ECLI:NL:RBDHA:2022:8507

Rechtbank Den Haag

Datum uitspraak
19 augustus 2022
Publicatiedatum
25 augustus 2022
Zaaknummer
NL22.14650
Instantie
Rechtbank Den Haag
Type
Uitspraak
Procedures
  • Eerste aanleg - enkelvoudig
Rechters
  • B.F.Th. de Roos
Vindplaatsen
  • Rechtspraak.nl
AI samenvatting door LexboostAutomatisch gegenereerd

Niet-ontvankelijkheid van asielaanvraag op grond van termijnoverschrijding en beoordeling van bijzondere omstandigheden

In deze zaak heeft de Rechtbank Den Haag op 19 augustus 2022 uitspraak gedaan over de ontvankelijkheid van een asielaanvraag van eiser, die niet in behandeling is genomen door de staatssecretaris van Justitie en Veiligheid.
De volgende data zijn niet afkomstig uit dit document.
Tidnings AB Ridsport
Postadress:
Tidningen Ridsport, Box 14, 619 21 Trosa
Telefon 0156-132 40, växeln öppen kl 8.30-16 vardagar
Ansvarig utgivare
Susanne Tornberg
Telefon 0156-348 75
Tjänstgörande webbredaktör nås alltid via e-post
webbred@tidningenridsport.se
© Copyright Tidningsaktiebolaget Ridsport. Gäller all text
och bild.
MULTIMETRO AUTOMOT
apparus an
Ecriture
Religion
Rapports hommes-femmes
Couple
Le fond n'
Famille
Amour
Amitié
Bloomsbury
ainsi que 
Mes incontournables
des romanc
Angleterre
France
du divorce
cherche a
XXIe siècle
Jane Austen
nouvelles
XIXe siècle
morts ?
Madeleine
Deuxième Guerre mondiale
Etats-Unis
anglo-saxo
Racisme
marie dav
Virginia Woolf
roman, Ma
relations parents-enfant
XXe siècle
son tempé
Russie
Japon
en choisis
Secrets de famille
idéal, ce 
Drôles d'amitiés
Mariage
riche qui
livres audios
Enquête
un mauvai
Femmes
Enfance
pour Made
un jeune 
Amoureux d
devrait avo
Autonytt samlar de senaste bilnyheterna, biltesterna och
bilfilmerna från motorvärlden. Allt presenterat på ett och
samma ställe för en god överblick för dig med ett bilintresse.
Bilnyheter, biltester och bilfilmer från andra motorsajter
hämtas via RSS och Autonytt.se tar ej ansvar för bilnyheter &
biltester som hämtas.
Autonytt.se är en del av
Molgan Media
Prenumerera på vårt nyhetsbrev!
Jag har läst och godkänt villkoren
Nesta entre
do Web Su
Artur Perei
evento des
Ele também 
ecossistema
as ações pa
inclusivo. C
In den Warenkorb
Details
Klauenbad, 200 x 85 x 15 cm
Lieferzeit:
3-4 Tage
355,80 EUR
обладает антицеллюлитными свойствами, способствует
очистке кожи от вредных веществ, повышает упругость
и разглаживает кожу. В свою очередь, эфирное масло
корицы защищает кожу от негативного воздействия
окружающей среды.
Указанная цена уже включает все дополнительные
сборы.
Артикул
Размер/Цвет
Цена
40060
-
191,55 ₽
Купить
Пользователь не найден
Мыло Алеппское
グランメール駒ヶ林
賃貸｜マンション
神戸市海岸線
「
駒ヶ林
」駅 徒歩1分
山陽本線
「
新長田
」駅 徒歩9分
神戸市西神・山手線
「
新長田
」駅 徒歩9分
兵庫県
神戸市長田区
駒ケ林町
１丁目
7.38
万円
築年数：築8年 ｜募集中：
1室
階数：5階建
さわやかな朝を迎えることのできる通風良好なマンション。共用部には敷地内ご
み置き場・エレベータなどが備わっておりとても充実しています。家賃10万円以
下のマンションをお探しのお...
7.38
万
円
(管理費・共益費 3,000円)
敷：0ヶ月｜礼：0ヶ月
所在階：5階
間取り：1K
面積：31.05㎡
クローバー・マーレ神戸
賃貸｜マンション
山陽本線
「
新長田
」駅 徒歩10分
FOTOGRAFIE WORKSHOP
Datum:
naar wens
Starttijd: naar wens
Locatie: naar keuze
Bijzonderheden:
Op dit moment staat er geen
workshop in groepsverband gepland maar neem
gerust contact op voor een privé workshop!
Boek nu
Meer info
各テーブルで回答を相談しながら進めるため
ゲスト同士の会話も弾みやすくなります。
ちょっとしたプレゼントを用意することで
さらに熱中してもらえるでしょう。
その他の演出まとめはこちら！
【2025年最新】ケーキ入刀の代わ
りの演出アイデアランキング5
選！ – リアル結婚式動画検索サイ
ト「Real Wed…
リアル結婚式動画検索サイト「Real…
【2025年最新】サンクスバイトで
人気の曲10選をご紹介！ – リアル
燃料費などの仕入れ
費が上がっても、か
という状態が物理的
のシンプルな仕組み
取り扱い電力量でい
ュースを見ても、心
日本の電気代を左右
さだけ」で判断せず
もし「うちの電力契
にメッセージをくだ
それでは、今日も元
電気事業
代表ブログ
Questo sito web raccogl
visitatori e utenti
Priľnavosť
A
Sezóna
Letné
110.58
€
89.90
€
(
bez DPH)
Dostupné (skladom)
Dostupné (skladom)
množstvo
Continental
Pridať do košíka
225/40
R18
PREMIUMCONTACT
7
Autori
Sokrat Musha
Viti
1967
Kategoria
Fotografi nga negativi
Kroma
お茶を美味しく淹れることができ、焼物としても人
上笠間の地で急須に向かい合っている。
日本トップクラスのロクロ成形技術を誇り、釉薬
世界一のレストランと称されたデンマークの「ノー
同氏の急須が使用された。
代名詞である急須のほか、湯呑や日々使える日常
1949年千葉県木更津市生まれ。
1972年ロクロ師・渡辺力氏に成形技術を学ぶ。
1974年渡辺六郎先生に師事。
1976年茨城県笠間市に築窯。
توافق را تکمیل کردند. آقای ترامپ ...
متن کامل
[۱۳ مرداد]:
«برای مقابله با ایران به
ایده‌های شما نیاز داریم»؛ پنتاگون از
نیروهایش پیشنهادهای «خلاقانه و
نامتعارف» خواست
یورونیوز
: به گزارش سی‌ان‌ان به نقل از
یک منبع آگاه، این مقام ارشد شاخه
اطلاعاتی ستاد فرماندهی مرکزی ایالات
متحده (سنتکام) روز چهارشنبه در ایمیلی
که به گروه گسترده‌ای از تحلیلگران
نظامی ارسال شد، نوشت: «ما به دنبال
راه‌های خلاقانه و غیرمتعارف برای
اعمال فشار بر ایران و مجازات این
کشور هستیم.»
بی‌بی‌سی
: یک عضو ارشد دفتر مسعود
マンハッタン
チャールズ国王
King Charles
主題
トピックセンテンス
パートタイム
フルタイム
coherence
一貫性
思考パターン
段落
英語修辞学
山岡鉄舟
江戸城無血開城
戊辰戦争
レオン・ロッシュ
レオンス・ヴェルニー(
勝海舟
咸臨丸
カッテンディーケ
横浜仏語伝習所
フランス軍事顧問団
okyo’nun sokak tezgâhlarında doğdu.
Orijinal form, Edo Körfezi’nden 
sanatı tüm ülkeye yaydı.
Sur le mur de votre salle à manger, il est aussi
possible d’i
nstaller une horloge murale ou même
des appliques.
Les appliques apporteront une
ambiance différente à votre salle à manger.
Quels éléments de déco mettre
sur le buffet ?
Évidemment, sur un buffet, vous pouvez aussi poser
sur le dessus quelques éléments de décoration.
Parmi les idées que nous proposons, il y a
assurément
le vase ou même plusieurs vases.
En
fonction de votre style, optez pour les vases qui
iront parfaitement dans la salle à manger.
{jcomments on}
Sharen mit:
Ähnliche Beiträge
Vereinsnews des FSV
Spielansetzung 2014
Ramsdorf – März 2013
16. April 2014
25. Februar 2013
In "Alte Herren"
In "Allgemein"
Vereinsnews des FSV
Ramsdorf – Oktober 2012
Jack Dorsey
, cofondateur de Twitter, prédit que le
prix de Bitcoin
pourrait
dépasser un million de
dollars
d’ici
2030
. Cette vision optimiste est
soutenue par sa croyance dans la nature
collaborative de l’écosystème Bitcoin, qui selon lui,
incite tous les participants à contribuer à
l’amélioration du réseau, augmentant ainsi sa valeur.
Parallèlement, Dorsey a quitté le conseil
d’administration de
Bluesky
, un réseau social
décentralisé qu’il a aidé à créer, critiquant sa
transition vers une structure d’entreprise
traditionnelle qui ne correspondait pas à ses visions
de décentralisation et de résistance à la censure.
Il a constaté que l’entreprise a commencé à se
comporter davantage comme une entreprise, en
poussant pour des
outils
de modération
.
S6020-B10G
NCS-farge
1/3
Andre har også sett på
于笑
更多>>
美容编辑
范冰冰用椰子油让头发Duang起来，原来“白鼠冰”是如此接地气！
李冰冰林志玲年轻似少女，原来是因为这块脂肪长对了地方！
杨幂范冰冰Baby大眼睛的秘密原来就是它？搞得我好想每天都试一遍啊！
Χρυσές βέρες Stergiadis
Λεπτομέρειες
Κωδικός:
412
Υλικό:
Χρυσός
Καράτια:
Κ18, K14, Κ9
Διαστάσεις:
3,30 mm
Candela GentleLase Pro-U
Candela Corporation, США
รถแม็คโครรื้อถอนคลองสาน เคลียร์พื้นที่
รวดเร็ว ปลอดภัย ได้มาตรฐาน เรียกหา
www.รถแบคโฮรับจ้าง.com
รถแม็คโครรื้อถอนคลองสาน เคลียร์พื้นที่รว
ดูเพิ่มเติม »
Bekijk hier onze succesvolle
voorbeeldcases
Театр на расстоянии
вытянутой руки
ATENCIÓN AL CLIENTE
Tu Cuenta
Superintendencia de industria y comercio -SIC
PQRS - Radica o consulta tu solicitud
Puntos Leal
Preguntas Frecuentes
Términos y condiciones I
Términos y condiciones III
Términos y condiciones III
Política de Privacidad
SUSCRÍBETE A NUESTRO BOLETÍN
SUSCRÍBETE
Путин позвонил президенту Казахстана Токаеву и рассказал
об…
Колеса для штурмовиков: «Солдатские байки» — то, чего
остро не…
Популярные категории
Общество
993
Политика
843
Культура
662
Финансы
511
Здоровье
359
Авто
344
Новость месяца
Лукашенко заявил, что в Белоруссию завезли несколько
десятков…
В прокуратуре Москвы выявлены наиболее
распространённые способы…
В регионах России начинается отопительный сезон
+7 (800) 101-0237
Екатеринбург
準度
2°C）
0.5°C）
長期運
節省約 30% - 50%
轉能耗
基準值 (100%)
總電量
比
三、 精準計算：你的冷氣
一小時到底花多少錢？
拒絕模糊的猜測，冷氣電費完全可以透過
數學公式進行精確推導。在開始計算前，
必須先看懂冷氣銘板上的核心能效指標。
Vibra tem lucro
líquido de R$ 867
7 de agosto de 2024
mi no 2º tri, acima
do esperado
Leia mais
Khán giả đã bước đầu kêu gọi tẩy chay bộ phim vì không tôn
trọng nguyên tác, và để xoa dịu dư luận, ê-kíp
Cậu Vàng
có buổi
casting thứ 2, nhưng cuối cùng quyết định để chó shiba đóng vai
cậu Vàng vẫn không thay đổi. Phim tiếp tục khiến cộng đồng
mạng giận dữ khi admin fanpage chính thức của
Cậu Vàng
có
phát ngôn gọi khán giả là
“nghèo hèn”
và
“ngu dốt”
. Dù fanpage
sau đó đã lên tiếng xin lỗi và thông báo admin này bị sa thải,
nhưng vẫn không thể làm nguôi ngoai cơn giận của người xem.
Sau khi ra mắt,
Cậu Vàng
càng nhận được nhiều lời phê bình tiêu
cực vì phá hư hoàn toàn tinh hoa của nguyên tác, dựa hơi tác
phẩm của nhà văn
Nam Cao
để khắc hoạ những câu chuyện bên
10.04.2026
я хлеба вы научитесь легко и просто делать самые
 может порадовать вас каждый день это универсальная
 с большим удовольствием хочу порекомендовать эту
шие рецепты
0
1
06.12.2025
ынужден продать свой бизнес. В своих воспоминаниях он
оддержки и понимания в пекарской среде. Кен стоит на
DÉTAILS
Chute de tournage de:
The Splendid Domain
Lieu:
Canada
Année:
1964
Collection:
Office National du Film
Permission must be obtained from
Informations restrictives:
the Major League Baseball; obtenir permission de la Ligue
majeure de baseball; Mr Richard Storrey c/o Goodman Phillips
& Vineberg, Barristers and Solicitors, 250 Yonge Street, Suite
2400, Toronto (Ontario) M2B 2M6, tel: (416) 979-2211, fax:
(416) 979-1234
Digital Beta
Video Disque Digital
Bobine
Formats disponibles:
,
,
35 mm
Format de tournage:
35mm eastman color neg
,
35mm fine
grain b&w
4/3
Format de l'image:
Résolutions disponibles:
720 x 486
Het bestreden besluit, dat op 21 juli 2022 bekend is gemaakt, leidde tot beroep van eiser. De rechtbank heeft vastgesteld dat het beroep buiten de wettelijke termijn van één week is ingediend, aangezien het beroep op 29 juli 2022 is ontvangen. De rechtbank heeft geen verschoonbare omstandigheden kunnen vaststellen die de termijnoverschrijding zouden rechtvaardigen, zoals bedoeld in artikel 6:11 van de Algemene wet bestuursrecht.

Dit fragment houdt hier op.